Ceph Hammer to Jewel
Introduction
This HOWTO explains the upgrade from Ceph Hammer to Jewel (10.2.5 or higher). We strongly recommend that you update the cluster node by node.
Assumption
In this HOWTO we assume that all nodes are on the very latest Proxmox VE 4.4 or higher version and Ceph is on Version Hammer.
Preparation
Change the current Ceph repositories from Hammer to Jewel.
sed -i 's/hammer/jewel/' /etc/apt/sources.list.d/ceph.list
More information see Ceph Packages
Upgrade
Upgrade the node with the following commands.
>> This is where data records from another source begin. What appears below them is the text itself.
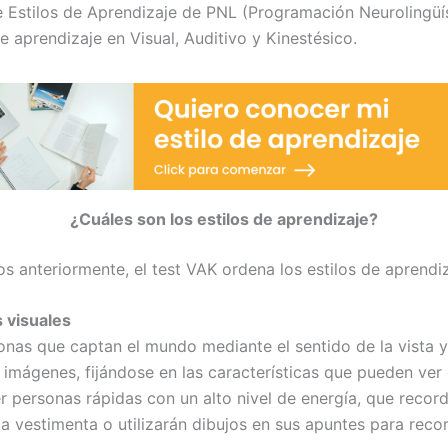
e Estilos de Aprendizaje de PNL (Programación Neurolingüís
de aprendizaje en Visual, Auditivo y Kinestésico.
¿Cuáles son los estilos de aprendizaje?
s anteriormente, el test VAK ordena los estilos de aprendiz
 visuales
onas que captan el mundo mediante el sentido de la vista 
imágenes, fijándose en las características que pueden ver 
r personas rápidas con un alto nivel de energía, que record
la vestimenta o utilizarán dibujos en sus apuntes para reco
apt-get update && apt-get dist-upgrade
It will upgrade all repository's on your node.
Stop daemons
To prevent a re-balance set the OSD to noout. This can be done on the GUI in the OSD Tab or with this command
ceph osd set noout
Kill all OSD on this node, this can be only done on the command line.
killall ceph-osd
Stop the Monitor on this node. To get the <UNIQUE ID> you can use the tab completion.
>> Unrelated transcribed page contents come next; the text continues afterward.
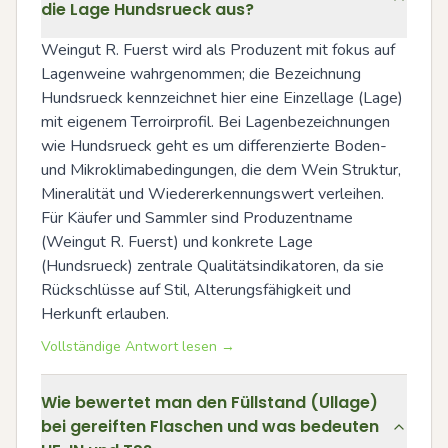
die Lage Hundsrueck aus?
Weingut R. Fuerst wird als Produzent mit fokus auf 
Lagenweine wahrgenommen; die Bezeichnung 
Hundsrueck kennzeichnet hier eine Einzellage (Lage) 
mit eigenem Terroirprofil. Bei Lagenbezeichnungen 
wie Hundsrueck geht es um differenzierte Boden- 
und Mikroklimabedingungen, die dem Wein Struktur, 
Mineralität und Wiedererkennungswert verleihen. 
Für Käufer und Sammler sind Produzentname 
(Weingut R. Fuerst) und konkrete Lage 
(Hundsrueck) zentrale Qualitätsindikatoren, da sie 
Rückschlüsse auf Stil, Alterungsfähigkeit und 
Herkunft erlauben.
Vollständige Antwort lesen →
Wie bewertet man den Füllstand (Ullage)
bei gereiften Flaschen und was bedeuten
systemctl stop ceph-mon.<MON-ID>.<UNIQUE ID>.service
Set permission
Ceph use since Infernalis 'ceph' as user for the daemons and no more root. This increase the security but need a change of the permission on some directory's.
chown ceph: -R /var/lib/ceph/ chown :root -R /var/log/ceph/
In the log dir root must still have access to rotate the logs.
The following commands must be executed for every OSD on this node. OSD-ID is the number of the osd on this node and you can get it from the GUI or "ceph osd tree"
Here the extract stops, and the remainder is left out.